GitHub Source
Connect GitHub as a source to sync activity from one or many repositories into your warehouse. One source can cover a specific repository, every repository under an owner, or any repository whose name matches a prefix.
For an overview of capabilities and use cases, see the GitHub connector page. To run pipelines natively inside Snowflake, see Snowflake Native ETL.
Prerequisites
Before you begin, ensure you have:
- A GitHub personal access token from github.com/settings/tokens
- Read access to every repository you want to sync -- public repositories work with a basic token; private repositories need the
reposcope - For rules that list an organization's repositories (for example
my-org/*), the token also needsread:org
Supported Objects
| Object | Sync Mode | Description |
|---|---|---|
| Repository Events | Incremental | Push, Issues, Pull Request, Create, Watch, and other event types from each repository's event feed. |
| Issues | Full Refresh | Every issue on the repository with up to 100 reactions and 100 comments per issue. Open and closed are both returned. |
| Pull Requests | Full Refresh | Every pull request with up to 100 reactions and 100 comments per PR. |
| Stargazers | Full Refresh | Users who starred the repository, with the timestamp they added the star. |
Not Yet Supported
The connector does not sync commits as a separate entity, releases, tags, workflows and Actions runs, check runs, discussions, milestones, teams, organizations as an entity, users as an entity, branches, gists, packages, security advisories, or deployment statuses.

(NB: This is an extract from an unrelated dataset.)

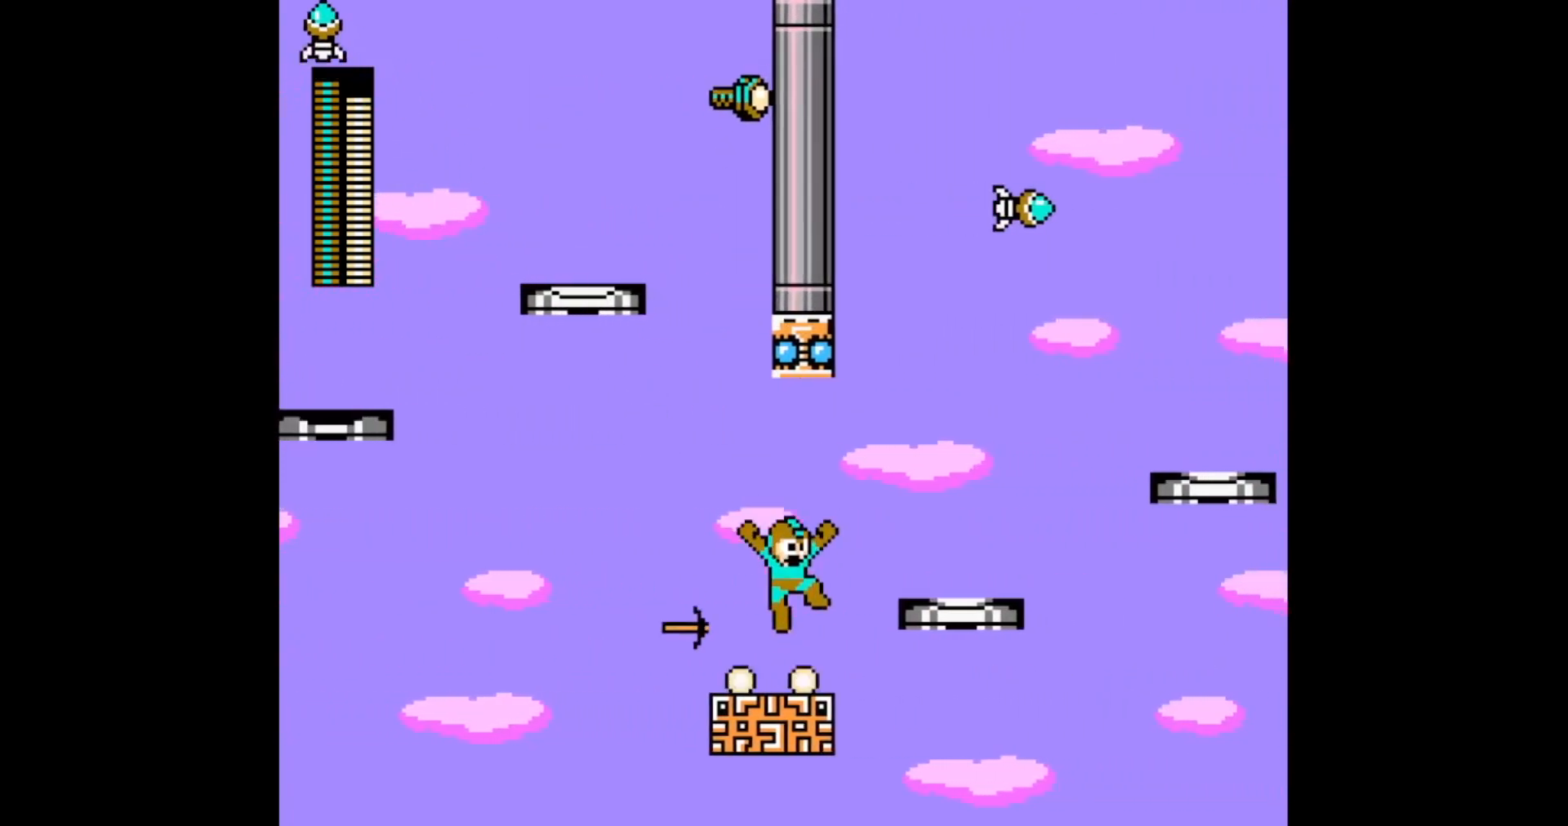
{"buttons": ["DPAD_RIGHT"], "events": [[117, "B", "down"], [317, "B", "up"]]}
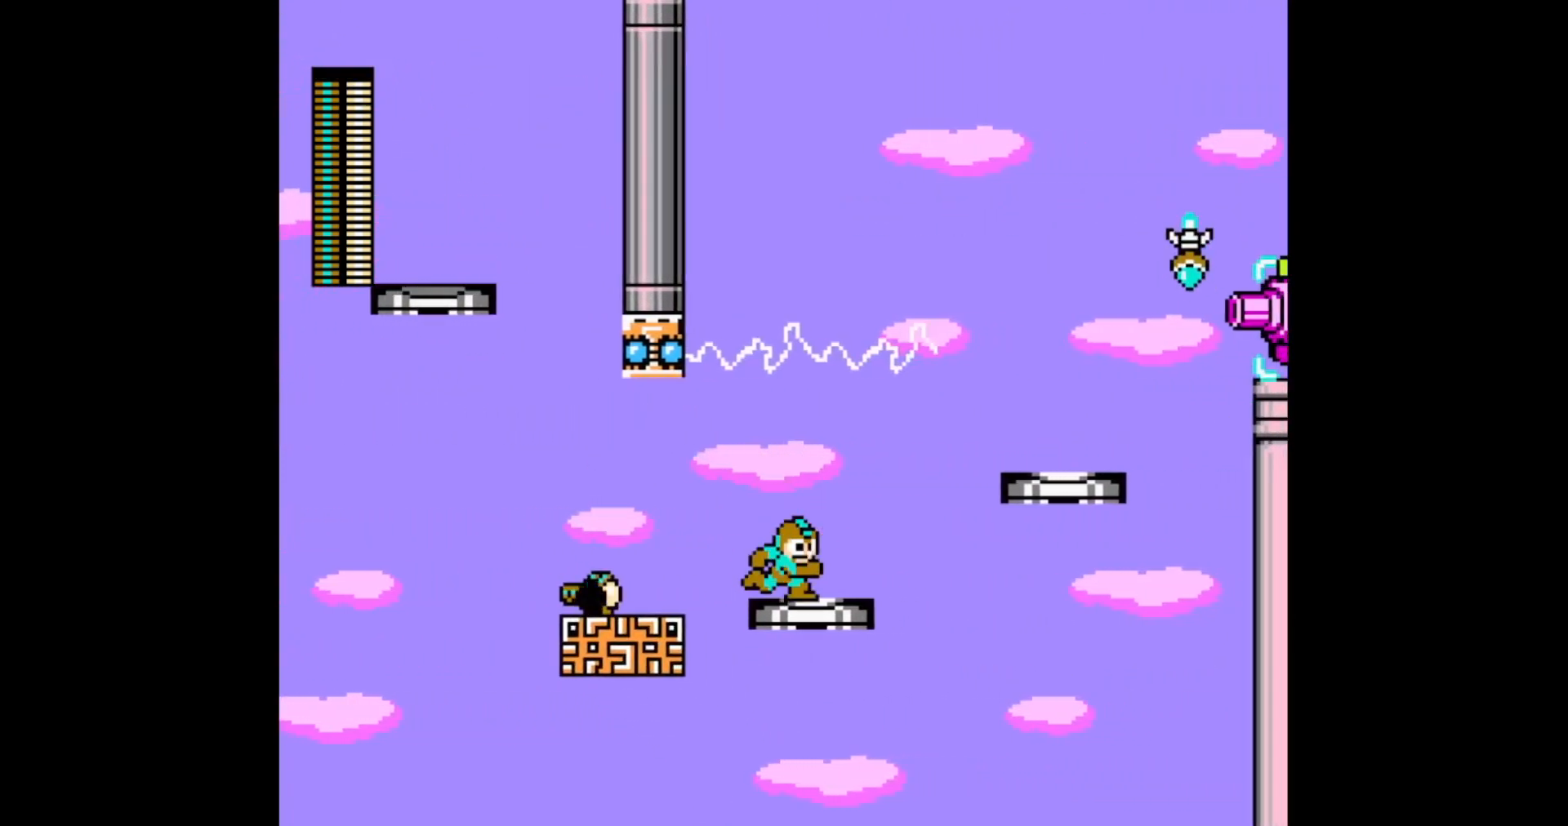
{"buttons": [], "events": [[283, "DPAD_RIGHT", "up"], [300, "A", "down"], [350, "A", "up"], [433, "A", "down"], [500, "A", "up"]]}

GitHub Enterprise Server (self-hosted) is not supported -- the connector targets github.com only.
Contact us with the objects you need -- expansion is prioritized by customer demand.
Incremental Sync
Repository Events sync incrementally: only new events since the last successful run are fetched. Issues, Pull Requests, and Stargazers run full refresh (see Supported Objects).
Each repository is tracked independently. If you add a repository to your rules later, it starts from scratch rather than inheriting progress from other repositories, so older events are not silently skipped.
Two GitHub-side limits are worth knowing. GitHub returns only the 300 most recent events per repository, and the events feed covers only the past 30 days. Very active repositories need to sync often enough that their 300-event window does not roll past the cursor between runs; dormant repositories return an empty event stream.
Authentication
GitHub uses a personal access token to authenticate. Classic tokens and fine-grained tokens both work, and no OAuth setup is involved.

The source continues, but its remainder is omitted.